Friday, November 15, 2013

Identity Crisis

She's a cute little girl. Probably about 4 or 5 years of age, brown hair pulled up into pigtails with pretty pink, sparkly ribbons. Her smile is a winning one, if not a little devious. She sits next to her mother in the restaurant booth, furiously scribbling away on her child's menu and happily chattering about whether she will get grilled cheese or chicken nuggets, which is apparently one of the hardest decisions she has made in her short little life. She's the picture of vibrant, energetic youth.

Her mother, on the other hand, is not. Her brown hair (doubtlessly in need of a good wash), is pulled messily back from her young-ish, world-weary face. The dark circles under her eyes are apparent, even from this far away. The corners of her mouth are tight, perhaps with preoccupation or frustration. She nods as she listens to her daughter attempt to make the most difficult decision of her childhood, mumbling sympathetic "Yes, dear"s and "Mhmm. Oh, of course"s as she worries the inside of her lip with her teeth.

The little girl, all too aware that her mother isn't really listening, has had enough. She pushes the menu away from herself, slides over in the booth, and climbs up into her mom's lap. From this vantage point, she should be able to capture all of her mother's attention. But, as she clumsily (in the way that children sometimes are) mounts her maternal perch, she accidentally yanks her mother's hair.

And that's when it happens.

Several emotions pass over the mother's face in quick succession, and then the tears start flowing. It probably didn't even hurt, but it was the breaking point. The little girl is obviously confused by her mother's tearful outburst, apologizing over and over to her now blubbering mother. As she attempts to quell her sobs, the mother scoops the remorseful child up into her arms and holds her close, no words passing between them as they share a moment of stillness. Maybe the first of the day.

This was the scene I witnessed in a restaurant this afternoon. I sat quite far away from this pair, observing them from my own little pocket of chaos as I shared lunch with a friend and Sydney and Spencer talked, fussed, and wiggled all around me.

I don't know what sparked this incident or what the underlying catalyst was, but I'm all too familiar with it. As are most mothers. So many of us have so many things on our plate besides just motherhood. And sometimes, for multiple reasons or no reason at all, being a parent is just more than we can take at any given time.

I know there are mothers out there who will cringe at my honest assessment of myself and my ability (or inability, depending on the day) to be a mother 24/7. But, I have to say, that doesn't really matter to me. Because the truth is, each of us is so much more than just "Mom". Yes, motherhood shouldn't be taken lightly. Yes, motherhood is an incredible responsibility. Yes, motherhood is a privilege that should be cherished. Yes. motherhood takes up the majority of my life. But, motherhood is not life itself.

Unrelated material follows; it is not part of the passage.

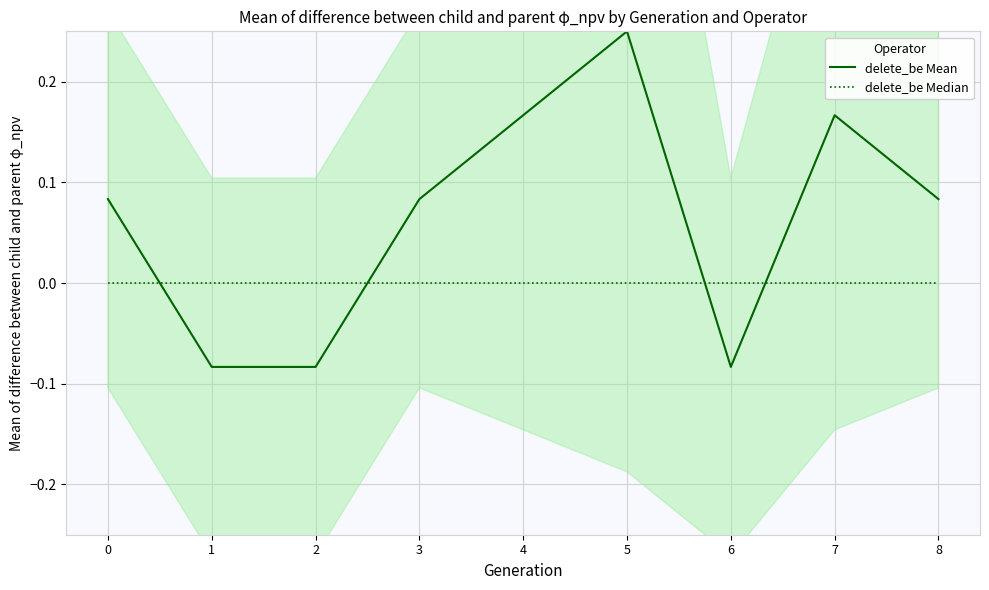

Count the delete_be Mean values in the range 0 to 1.

6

Some days are easier than others. Some days I take the fighting and screaming and poop and messes and runny noses in stride. And some days, after the 15th glass of juice has been spilled on my floor, it's about all that I can take. And it is in those moments that I have to step back, take a deep breath, and remind myself of who and what else I am.

I do have an identity. We all do. And, yes, a large part of my identity might be Mom. But, if I don't maintain some parts of my life just for me... If I don't set aside time in my day to be someone besides Mom... Well, I'm bound to be that mom openly weeping in public over an accidental hair tug that, in the grand scheme of things, wasn't that big of a deal. And, believe me. Nobody wants that. I am a HIDEOUS crier.